The vexing problem of positive margins after excision of melanoma in situ has many solutions. In this article, we summarize them and rank them in the order of efficacy.
Melanoma in situ excision margin guidelines range from the older 5 mm margin to the aggressive 10 mm margin of resection. 7 mm seems to be the median contemporary recommendation for margin of excision around the visible borders. But these are just guidelines that a real melanoma in situ can easily confound as many of the cases presented in our case studies have demonstrated. Margins of larger lesions in dyschromic pigmented skin, such as lentigo malignas, are particularly hard to define and to clear surgically. Surgical clearance goals are cure with minimal normal tissue sacrifice. Therefore, pre-operative mapping of MIS margins serve as the necessary tool for conservative curative surgery in larger melanoma in situ lesions or in those with poorly defined borders.
Wood’s light first, described in 1903, is an ultraviolet light that takes advantage of melanin’s UV absorption property. It is an easy and inexpensive modality. Its limitation is superficial epidermal melanin visualization with no dermal melanin visualization. Jeneby et. al (2001) found that Wood’s light guided punch biopsies of melanoma in situ and superficially invasive lentigo maligna melanoma cleared the tumor 67% of the time. The other 33% of the time additional 1-3 mapping biopsies were required to clear the tumor that extended subclinically beyond visual and Wood’s light margins. Robinson (2004) quantified the advantage of the Wood’s light over clinical assessment as 0.2 – 0.4 cm.
Dermoscopy and its subset of digital epiluminescence microscopy (DELM) are considered a more accurate visualization modality than a Wood’s light. Robinson (2004) as above quantified DELM as 0.2 – 0.3 cm better than a Wood’s light. Histologic clearance of lentigo maligna lesions required a 5 mm margin beyond the DELM margins.
Reflectance confocal laser microscopy (RCM or CLM) imaging of the skin is even more accurate. Guitera et. al (2013) quantified the benefit of RCM in large facial partially pigmented melanomas in situ and lentigo maligna melanomas. RCM found margins at least 5 mm beyond those identified by dermoscopy. Overall, RCM resulted in a major change in treatment in 73% of patients in the study. However, reflectance confocal microscopy still remains a cumbersome and impractical skin imaging modality. The image acquisition time of an area of 8 x 8 mm is upwards of 20 minutes. Still at that point, an RCM expert requires 5 minutes to read just one image area.
The gold mapping standard for melanoma in situ and lentigo maligna melanoma remains punch biopsies. Dengel et. al (2008) nicely describes the process of serial mapping biopsies using a 2 mm punch. Each series of biopsies is placed 1 cm away from the last positive biopsy or margin. This cycle is repeated until biopsies find more abnormal melanocytes. At that point surgical excision is performed.
Mohs surgery for melanoma in situ has a role in the management of these tumors. However, there are several limitations with this technique. The first is the quality control and expertise necessary. Simple hematoxylin and eosin (H&E) staining of frozen sections is used, but immunohistochemistry staining with MART-1, melan A, S100, or HMB-45 has been shown to be more accurate. Employment of these stains requires a high volume of histology lab utilization as well as expertise of technicians and Mohs surgeons. The second limitation is the difficulty with margin interpretation even with immuno stains. Confirmation of margins clearance is often necessary with permanent H&E staining of margins and dermatopathologist interpretation.

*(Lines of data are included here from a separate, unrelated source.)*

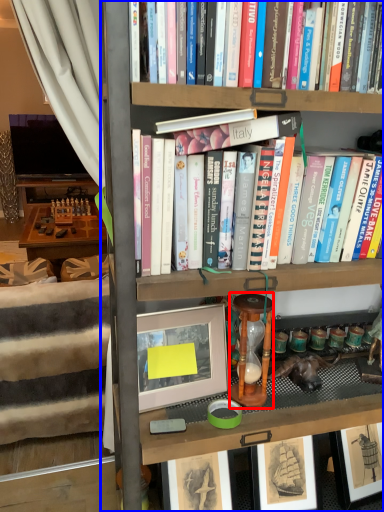
Question: Which point is further to the camera, stool (highlighted by a red box) or bookcase (highlighted by a blue box)?

Choices:
 (A) stool
 (B) bookcase

Answer: (A)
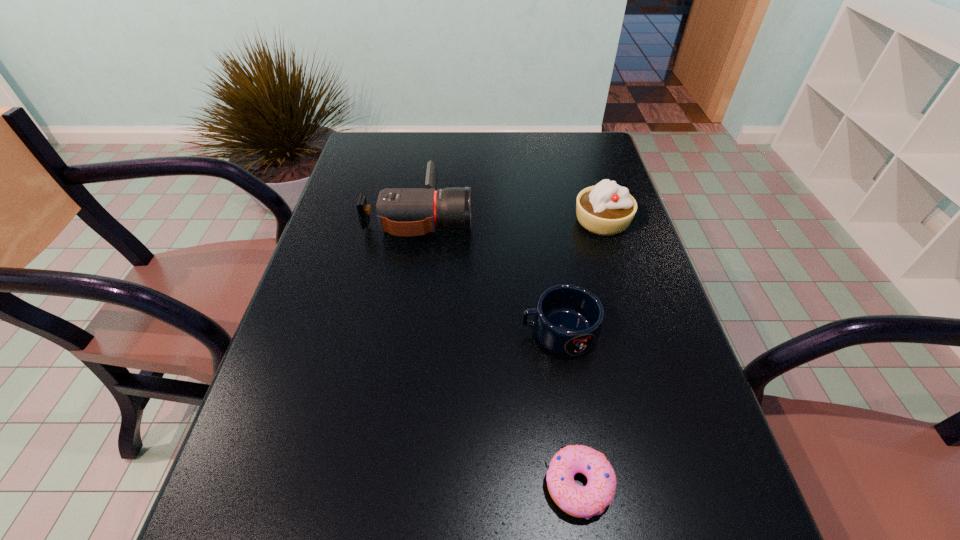
This screenshot has height=540, width=960. What are the coordinates of `vacant point located between the shortest object and the second shortest object` in the screenshot? It's located at (568, 408).

In order to click on free space between the whipped cream and the second nearest object in this screenshot , I will do `click(581, 276)`.

In order to click on free point between the shortest object and the second nearest object in this screenshot , I will do `click(568, 408)`.

The image size is (960, 540). Find the location of `free spot between the leftmost object and the rightmost object`. free spot between the leftmost object and the rightmost object is located at coordinates (511, 219).

You are a GUI agent. You are given a task and a screenshot of the screen. Output one action in this format:
    pyautogui.click(x=<x>, y=<y>)
    Task: Click on the empty location between the mug and the camcorder
    The width and height of the screenshot is (960, 540).
    Given the screenshot: What is the action you would take?
    pyautogui.click(x=489, y=274)

Identify the location of free space between the whipped cream and the doughnut. (590, 353).

At what (x,y) coordinates should I click in order to perform the action: click on free area in between the mug and the shortest object. Please return your answer as a coordinate pair (x, y). The width and height of the screenshot is (960, 540). Looking at the image, I should click on (568, 408).

Where is `vacant area that lies between the shortest object and the rightmost object`? The width and height of the screenshot is (960, 540). vacant area that lies between the shortest object and the rightmost object is located at coordinates (590, 353).

Where is `free space between the third tallest object and the nearest object`? free space between the third tallest object and the nearest object is located at coordinates (568, 408).

Locate which object is the second closest to the shortest object. Please provide its 2D coordinates. Your answer should be formatted as a tuple, i.e. [(x, y)], where the tuple contains the x and y coordinates of a point satisfying the conditions above.

[(400, 211)]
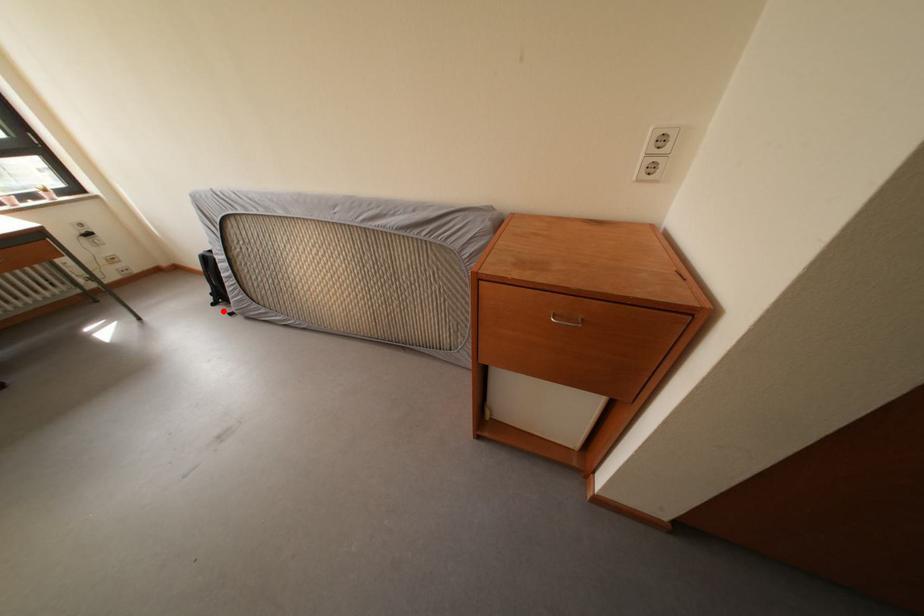
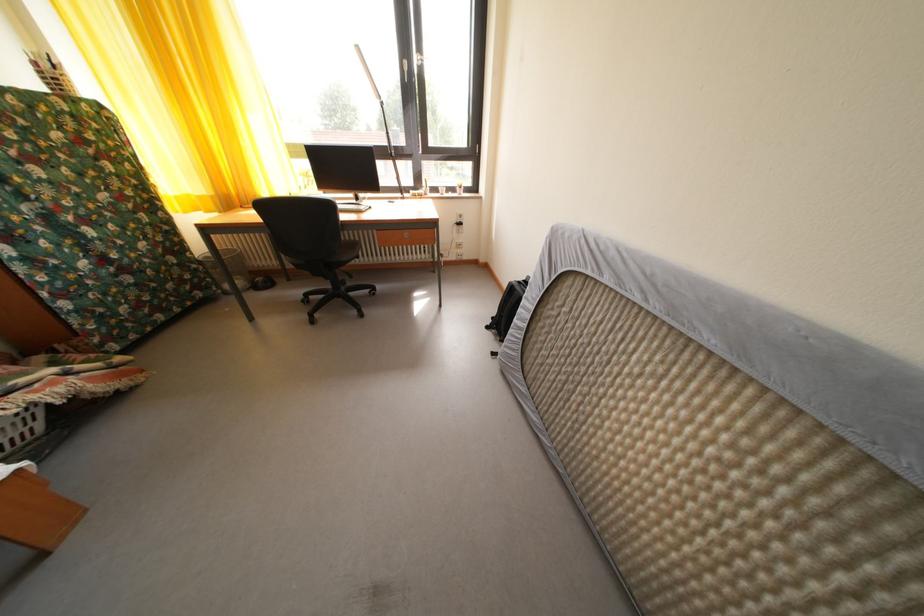
In the second image, find the point that corresponds to the highlighted location in the first image.

(496, 334)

1.Chen, C. S. J., Elias, M., Busam, K., Rajadhyaksha, M., & Marghoob, A. A. (2005). Multimodal in vivo optical imaging, including confocal microscopy, facilitates presurgical margin mapping for clinically complex lentigo maligna melanoma. British Journal of Dermatology, 153, 1031-1036.
Dengel, L., Turza, K., Noland, M. B., Patterson, J. W., & Slingluff, C. L. (2008). Skin mapping with punch biopsies for defining margins in melanoma: when you don’t know how far to go. Annals of Surgical Oncology, 15(11), 3028-3035.
Guitera, P., Moloney F. J., Menzies, S. W., Stretch, J. R., Quinn, M. J., Hong, A.,…Scolyer, R. A. (2013). Improving management and patient care in lentigo maligna by mapping with in vivo confocal microscopy. JAMA Dermatology, 149(6), 692-698.
Jeneby, T. T., Chang, B., & Bucky, L. P. (2001). Ultraviolet-assisted punch biopsy mapping for lentigo maligna melanoma. Annals of Plastic Surgery, 46(5), 495-500.
Robinson, J.K. (2004). Use of digital epiluminescence microscopy to help define the edge of lentigo maligna. Archives of Dermatology, 140, 1095-1100.
Paraskevas, L. R., Halpern, A.C., & Marghoob, A. A. (2004). Utility of wood’s light: five cases from a pigmented lesion clinic. British Journal of Dermatology, 152, 1039-1044.